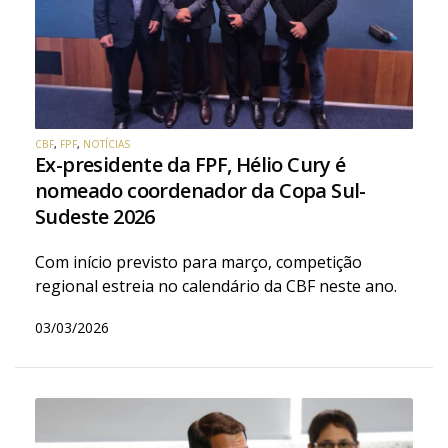
CBF
,
FPF
,
NOTÍCIAS
Ex-presidente da FPF, Hélio Cury é
nomeado coordenador da Copa Sul-
Sudeste 2026
Com início previsto para março, competição
regional estreia no calendário da CBF neste ano.
03/03/2026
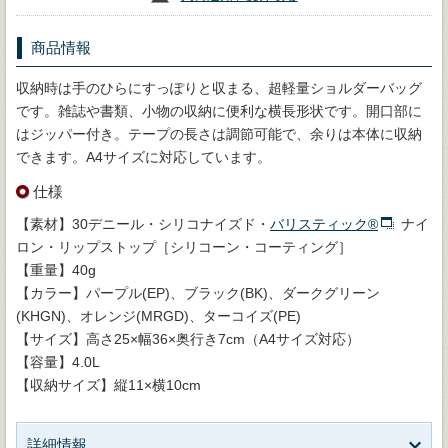
商品情報
収納時は手のひらにすっぽりと収まる、超軽量ショルダーバッグ
です。雑誌や書類、小物の収納に便利な横長形状です。開口部に
はジッパー付き。テープの長さは調節可能で、余りは本体に収納
できます。A4サイズに対応しています。
仕様
【素材】30デニール・シリコナイズド・
バリスティック®
ナイ
ロン・リップストップ［シリコーン・コーティング］
【重量】40g
【カラー】パープル(EP)、ブラック(BK)、ダークグリーン
(KHGN)、オレンジ(MRGD)、ターコイズ(PE)
【サイズ】高さ25×幅36×奥行き7cm（A4サイズ対応）
【容量】4.0L
【収納サイズ】縦11×横10cm
詳細情報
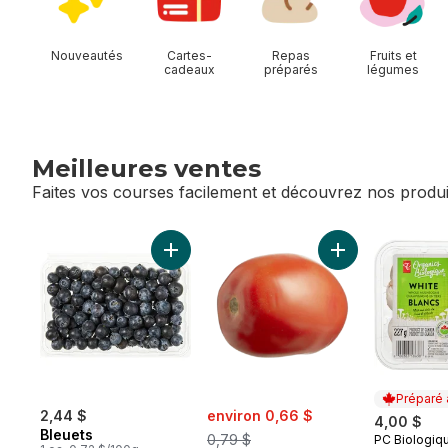
Nouveautés
Cartes-
Repas
Fruits et
cadeaux
préparés
légumes
Meilleures ventes
Faites vos courses facilement et découvrez nos produi
sauter Meilleures ventes
Ajouter Bleuets au panier
Ajouter Tomates
Préparé
sale:
, formerly:
2,44 $
environ 0,66 $
4,00 $
Bleuets
0,79 $
PC Biologiq
Préparé 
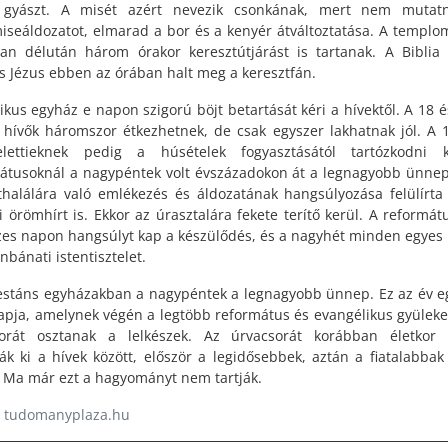
t gyászt. A misét azért nevezik csonkának, mert nem mutat
iseáldozatot, elmarad a bor és a kenyér átváltoztatása. A templ
ban délután három órakor keresztútjárást is tartanak. A Biblia 
s Jézus ebben az órában halt meg a keresztfán.
likus egyház e napon szigorú böjt betartását kéri a hívektől. A 18 é
i hívők háromszor étkezhetnek, de csak egyszer lakhatnak jól. A 
elettieknek pedig a húsételek fogyasztásától tartózkodni k
átusoknál a nagypéntek volt évszázadokon át a legnagyobb ünnep
thalálára való emlékezés és áldozatának hangsúlyozása felülírt
i örömhírt is. Ekkor az úrasztalára fekete terítő kerül. A reformát
zes napon hangsúlyt kap a készülődés, és a nagyhét minden egyes
nbánati istentisztelet.
estáns egyházakban a nagypéntek a legnagyobb ünnep. Ez az év e
napja, amelynek végén a legtöbb református és evangélikus gyülek
orát osztanak a lelkészek. Az úrvacsorát korábban életkor 
ták ki a hívek között, először a legidősebbek, aztán a fiatalabbak
. Ma már ezt a hagyományt nem tartják.
: tudomanyplaza.hu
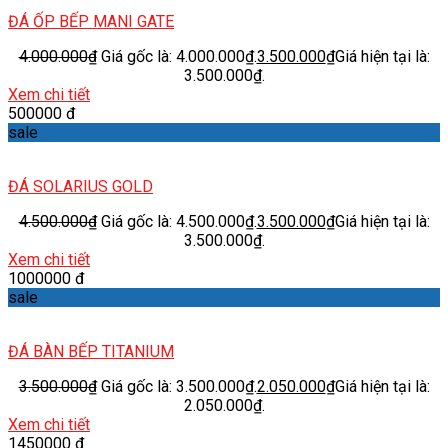
ĐÁ ỐP BẾP MANI GATE
4.000.000
₫
Giá gốc là: 4.000.000₫.
3.500.000
₫
Giá hiện tại là:
3.500.000₫.
Xem chi tiết
500000 đ
sale
ĐÁ SOLARIUS GOLD
4.500.000
₫
Giá gốc là: 4.500.000₫.
3.500.000
₫
Giá hiện tại là:
3.500.000₫.
Xem chi tiết
1000000 đ
sale
ĐÁ BÀN BẾP TITANIUM
3.500.000
₫
Giá gốc là: 3.500.000₫.
2.050.000
₫
Giá hiện tại là:
2.050.000₫.
Xem chi tiết
1450000 đ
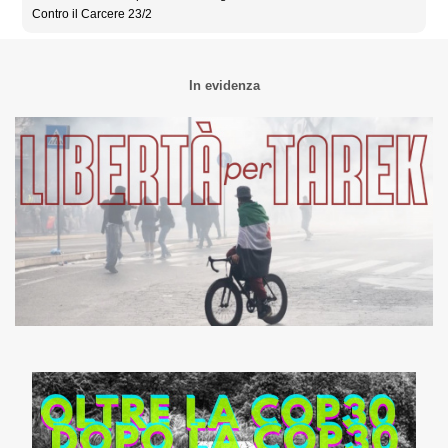
Contro il Carcere 23/2
In evidenza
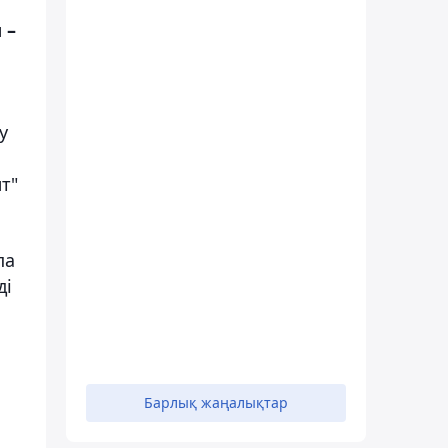
 –
у
т"
па
ді
Барлық жаңалықтар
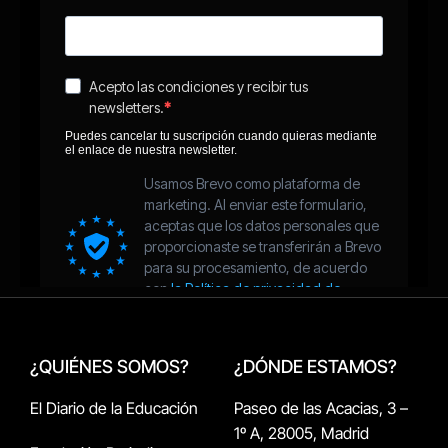
¿QUIÉNES SOMOS?
¿DÓNDE ESTAMOS?
El Diario de la Educación
Paseo de las Acacias, 3 –
1º A, 28005, Madrid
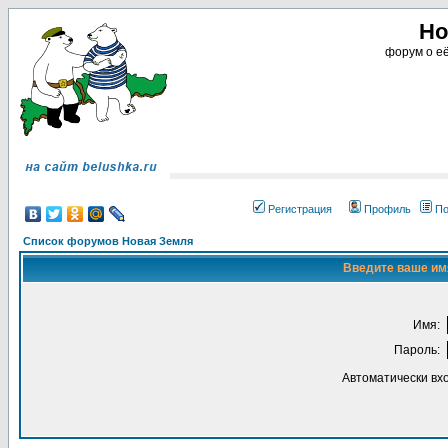
Но
форум о её
Регистрация
Профиль
По
Список форумов Новая Земля
Введите ваше имя
Имя:
Пароль:
Автоматически вх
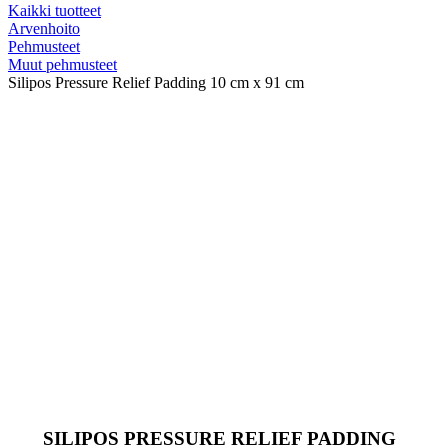
Kaikki tuotteet
Arvenhoito
Pehmusteet
Muut pehmusteet
Silipos Pressure Relief Padding 10 cm x 91 cm
SILIPOS PRESSURE RELIEF PADDING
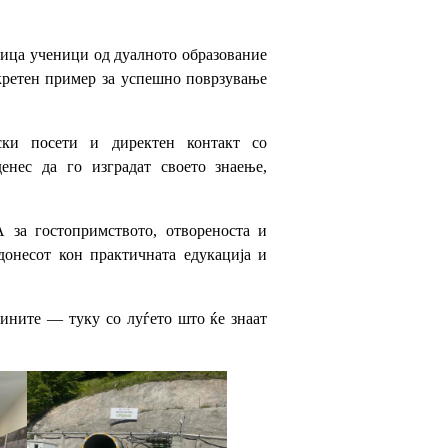
рица ученици од дуалното образование
нкретен пример за успешно поврзување
ски посети и директен контакт со
енес да го изградат своето знаење,
 за гостопримството, отвореноста и
идонесот кон практичната едукација и
шините — туку со луѓето што ќе знаат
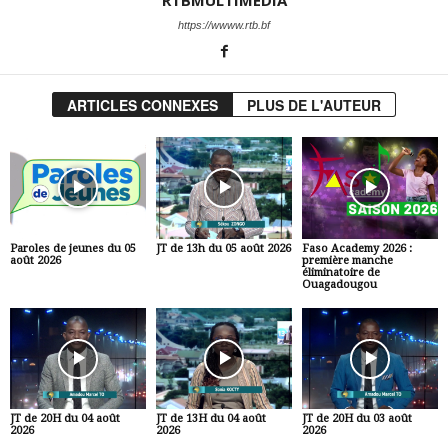
RTBMULTIMEDIA
https://wwww.rtb.bf
ARTICLES CONNEXES
PLUS DE L'AUTEUR
Paroles de jeunes du 05
JT de 13h du 05 août 2026
Faso Academy 2026 :
août 2026
première manche
éliminatoire de
Ouagadougou
JT de 20H du 04 août
JT de 13H du 04 août
JT de 20H du 03 août
2026
2026
2026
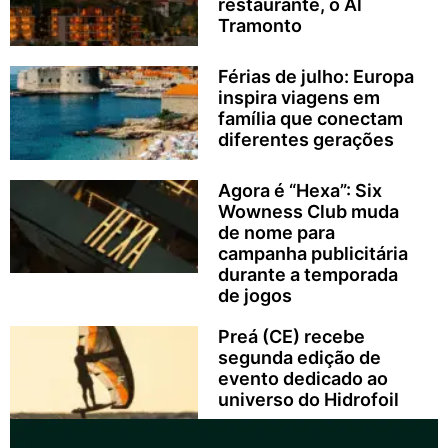
restaurante, o Al
Tramonto
Férias de julho: Europa
inspira viagens em
família que conectam
diferentes gerações
Agora é “Hexa”: Six
Wowness Club muda
de nome para
campanha publicitária
durante a temporada
de jogos
Preá (CE) recebe
segunda edição de
evento dedicado ao
universo do Hidrofoil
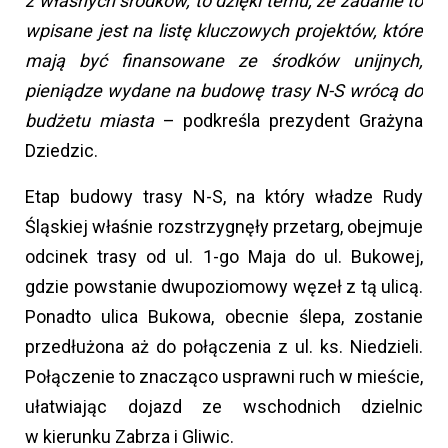
z własnych środków, to dzięki temu, że zadanie to
wpisane jest na listę kluczowych projektów, które
mają być finansowane ze środków unijnych,
pieniądze wydane na budowę trasy N-S wrócą do
budżetu miasta
– podkreśla prezydent Grażyna
Dziedzic.
Etap budowy trasy N-S, na który władze Rudy
Śląskiej właśnie rozstrzygnęły przetarg, obejmuje
odcinek trasy od ul. 1-go Maja do ul. Bukowej,
gdzie powstanie dwupoziomowy węzeł z tą ulicą.
Ponadto ulica Bukowa, obecnie ślepa, zostanie
przedłużona aż do połączenia z ul. ks. Niedzieli.
Połączenie to znacząco usprawni ruch w mieście,
ułatwiając dojazd ze wschodnich dzielnic
w kierunku Zabrza i Gliwic.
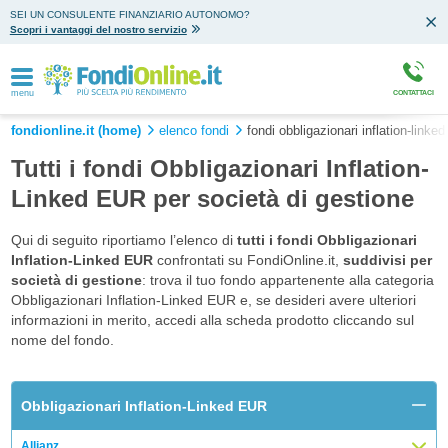
SEI UN CONSULENTE FINANZIARIO AUTONOMO?
Scopri i vantaggi del nostro servizio
menu
CONTATTACI
fondionline.it (home)
elenco fondi
fondi obbligazionari inflation-linked
Tutti i fondi Obbligazionari Inflation-
Linked EUR per società di gestione
Qui di seguito riportiamo l’elenco di
tutti i fondi Obbligazionari
Inflation-Linked EUR
confrontati su FondiOnline.it,
suddivisi per
società di gestione
: trova il tuo fondo appartenente alla categoria
Obbligazionari Inflation-Linked EUR e, se desideri avere ulteriori
informazioni in merito, accedi alla scheda prodotto cliccando sul
nome del fondo.
Obbligazionari Inflation-Linked EUR
Allianz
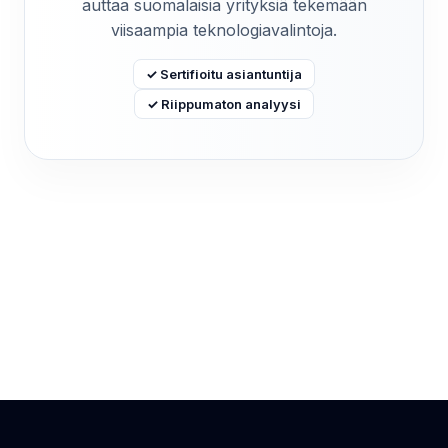
auttaa suomalaisia yrityksiä tekemään
viisaampia teknologiavalintoja.
✓ Sertifioitu asiantuntija
✓ Riippumaton analyysi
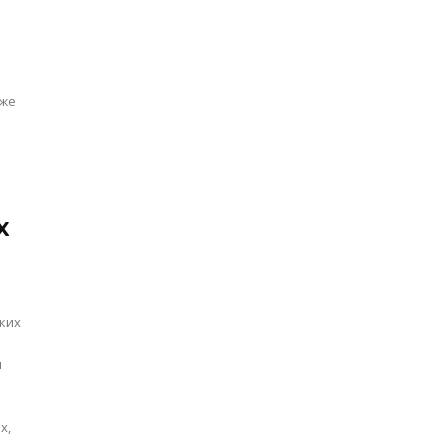
 же
х
ких
и
х,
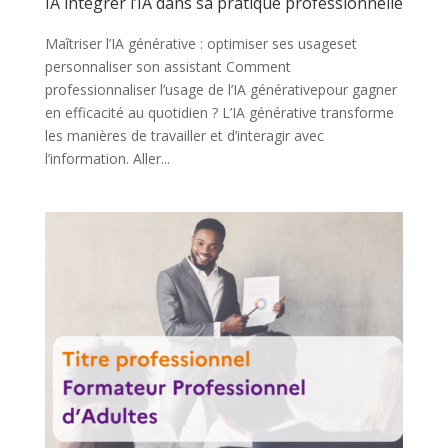
IA intégrer l’IA dans sa pratique professionnelle
Maîtriser l’IA générative : optimiser ses usageset
personnaliser son assistant Comment
professionnaliser l’usage de l’IA générativepour gagner
en efficacité au quotidien ? L’IA générative transforme
les manières de travailler et d’interagir avec
l’information. Aller...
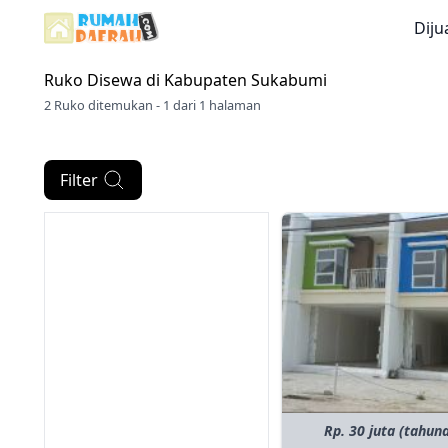
Diju
Ruko Disewa di
Kabupaten Sukabumi
2 Ruko ditemukan - 1 dari 1 halaman
Filter
Rp. 30 juta (tahun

• **Your objective**
Gather every line of the material that contains the string "nagypéntek", counting only matches with the same uppercase and lowercase letters.

• **Exercise output**
átusoknál a nagypéntek volt évszázadokon át a legnagyobb ünnep
estáns egyházakban a nagypéntek a legnagyobb ünnep. Ez az év e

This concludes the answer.